WHAT THE TASK REQUIRES. Nothing beyond the line containing "left wrist: (110, 318, -19)" should be printed; print each line exactly from the first line of the listing below through it.

RECORDED INFORMATION.
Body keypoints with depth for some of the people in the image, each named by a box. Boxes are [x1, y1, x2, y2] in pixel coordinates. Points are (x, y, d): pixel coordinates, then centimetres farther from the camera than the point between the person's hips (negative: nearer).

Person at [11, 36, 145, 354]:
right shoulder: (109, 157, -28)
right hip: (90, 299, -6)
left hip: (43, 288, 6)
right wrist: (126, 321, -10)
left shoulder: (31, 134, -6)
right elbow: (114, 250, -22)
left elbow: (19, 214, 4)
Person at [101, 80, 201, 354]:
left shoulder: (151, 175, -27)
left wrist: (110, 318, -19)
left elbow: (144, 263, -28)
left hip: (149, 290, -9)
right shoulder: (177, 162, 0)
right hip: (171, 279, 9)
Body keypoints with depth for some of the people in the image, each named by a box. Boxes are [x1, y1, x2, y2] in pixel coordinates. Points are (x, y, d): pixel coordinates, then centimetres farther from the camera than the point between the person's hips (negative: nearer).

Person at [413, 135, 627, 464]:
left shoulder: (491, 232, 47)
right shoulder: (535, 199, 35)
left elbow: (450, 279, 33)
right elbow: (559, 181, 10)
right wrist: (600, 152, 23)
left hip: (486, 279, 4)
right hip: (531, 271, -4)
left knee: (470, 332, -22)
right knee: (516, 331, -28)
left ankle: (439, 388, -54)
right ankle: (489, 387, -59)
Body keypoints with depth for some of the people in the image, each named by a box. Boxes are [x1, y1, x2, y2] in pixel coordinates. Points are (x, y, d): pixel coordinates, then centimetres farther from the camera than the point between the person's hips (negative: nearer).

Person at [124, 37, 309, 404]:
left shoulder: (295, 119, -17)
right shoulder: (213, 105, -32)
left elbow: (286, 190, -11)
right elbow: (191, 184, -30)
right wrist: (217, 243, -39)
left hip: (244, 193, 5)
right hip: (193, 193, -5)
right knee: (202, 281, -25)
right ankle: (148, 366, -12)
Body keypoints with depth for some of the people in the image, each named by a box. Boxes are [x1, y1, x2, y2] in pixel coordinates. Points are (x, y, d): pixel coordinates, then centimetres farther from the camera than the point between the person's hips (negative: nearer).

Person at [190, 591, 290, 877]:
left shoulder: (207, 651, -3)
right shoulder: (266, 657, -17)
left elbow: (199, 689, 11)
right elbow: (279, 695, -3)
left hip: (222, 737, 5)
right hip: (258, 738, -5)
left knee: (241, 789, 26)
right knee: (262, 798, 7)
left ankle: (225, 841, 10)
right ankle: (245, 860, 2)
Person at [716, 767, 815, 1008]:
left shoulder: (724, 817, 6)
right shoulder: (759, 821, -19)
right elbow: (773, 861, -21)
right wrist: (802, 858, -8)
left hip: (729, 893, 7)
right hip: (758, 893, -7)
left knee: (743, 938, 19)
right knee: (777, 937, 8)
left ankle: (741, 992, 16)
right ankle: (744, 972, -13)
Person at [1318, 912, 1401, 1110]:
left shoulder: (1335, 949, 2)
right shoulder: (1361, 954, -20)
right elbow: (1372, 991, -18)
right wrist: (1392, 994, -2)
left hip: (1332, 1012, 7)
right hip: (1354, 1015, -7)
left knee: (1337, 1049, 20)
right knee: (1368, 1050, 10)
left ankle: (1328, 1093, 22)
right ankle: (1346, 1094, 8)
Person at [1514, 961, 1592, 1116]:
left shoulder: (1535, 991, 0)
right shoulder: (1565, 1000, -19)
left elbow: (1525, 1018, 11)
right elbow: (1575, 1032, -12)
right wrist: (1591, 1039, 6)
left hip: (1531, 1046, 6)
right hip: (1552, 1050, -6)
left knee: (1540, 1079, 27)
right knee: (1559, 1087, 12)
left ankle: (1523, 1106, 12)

COMPLETED TASK.
Body keypoints with depth for some of the people in the image, each named by a box. Boxes are [x1, y1, x2, y2] in pixel coordinates. Points are (x, y, d): pixel coordinates, then centimetres farther from the camera than the point between the person's hips (negative: nearer).

Person at [11, 36, 145, 354]:
right shoulder: (109, 157, -28)
right hip: (90, 299, -6)
left hip: (43, 288, 6)
right wrist: (126, 321, -10)
left shoulder: (31, 134, -6)
right elbow: (114, 250, -22)
left elbow: (19, 214, 4)
Person at [101, 80, 201, 354]:
left shoulder: (151, 175, -27)
left wrist: (110, 318, -19)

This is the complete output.